(Beginning of Information supplied)

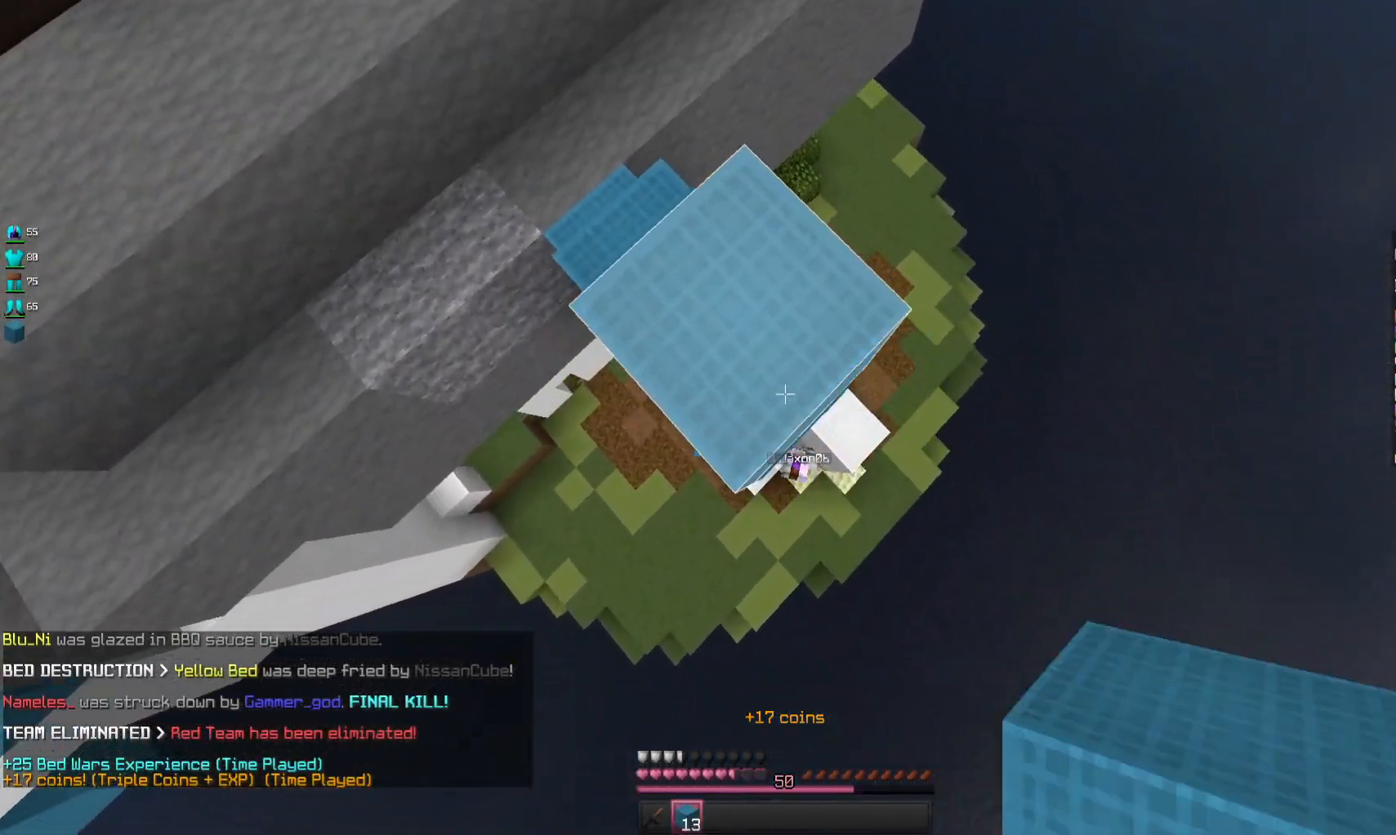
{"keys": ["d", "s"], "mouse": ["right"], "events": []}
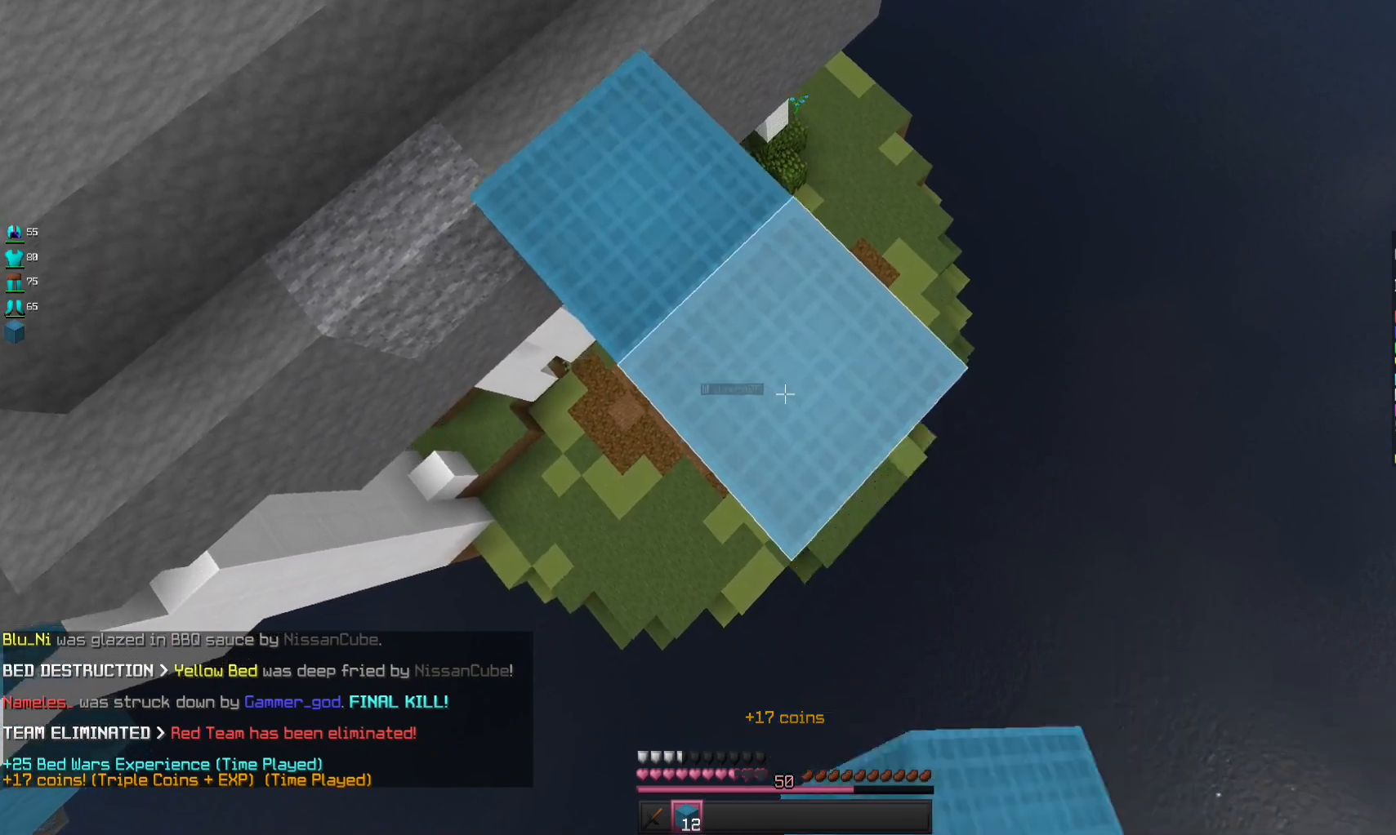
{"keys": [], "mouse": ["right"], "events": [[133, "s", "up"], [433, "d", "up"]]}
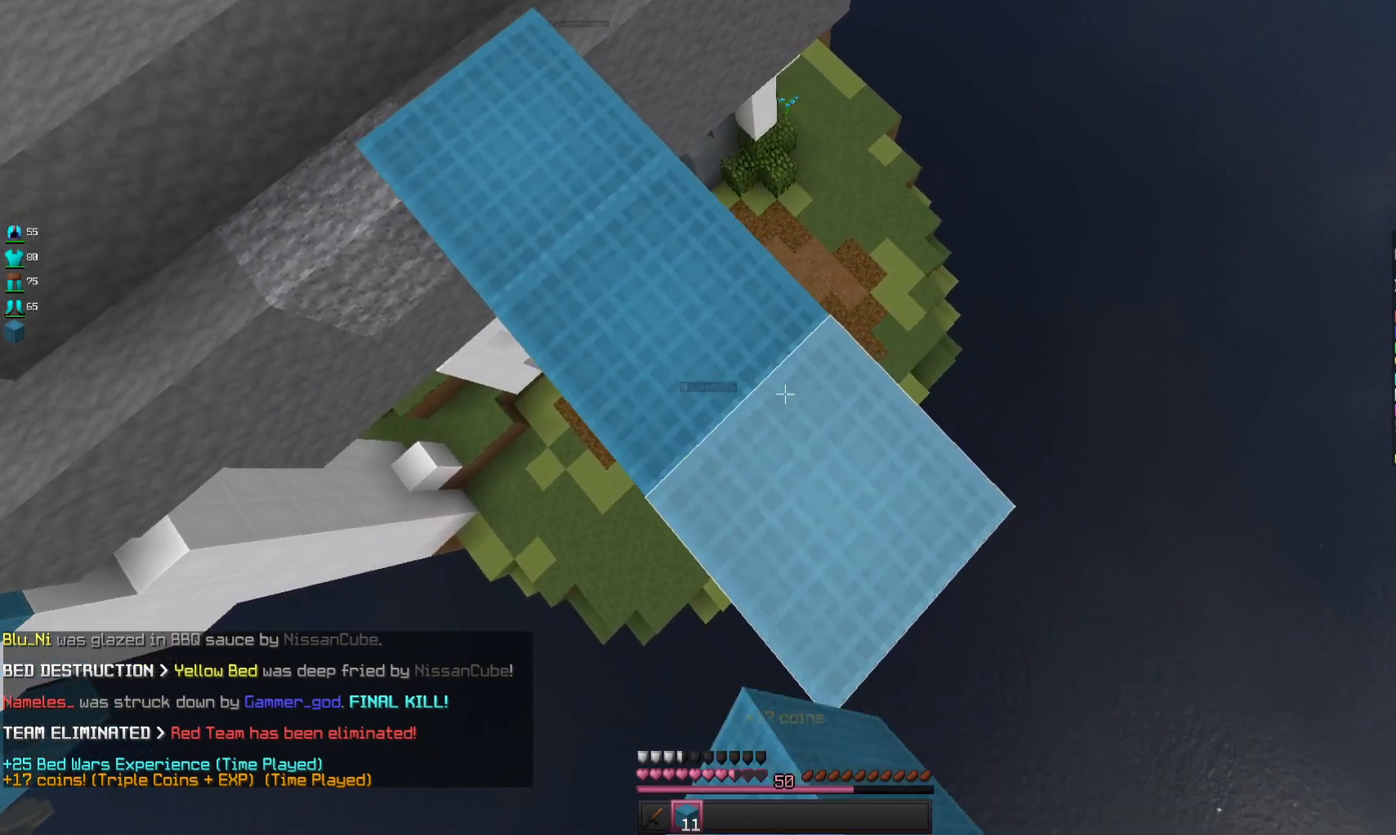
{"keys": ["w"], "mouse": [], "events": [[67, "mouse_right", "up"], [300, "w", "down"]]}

(End of Information supplied)

Task details:
Could you reproduce the data above exactly, without its pictures?

Response area:
{"keys": ["d", "s"], "mouse": ["right"], "events": []}
{"keys": [], "mouse": ["right"], "events": [[133, "s", "up"], [433, "d", "up"]]}
{"keys": ["w"], "mouse": [], "events": [[67, "mouse_right", "up"], [300, "w", "down"]]}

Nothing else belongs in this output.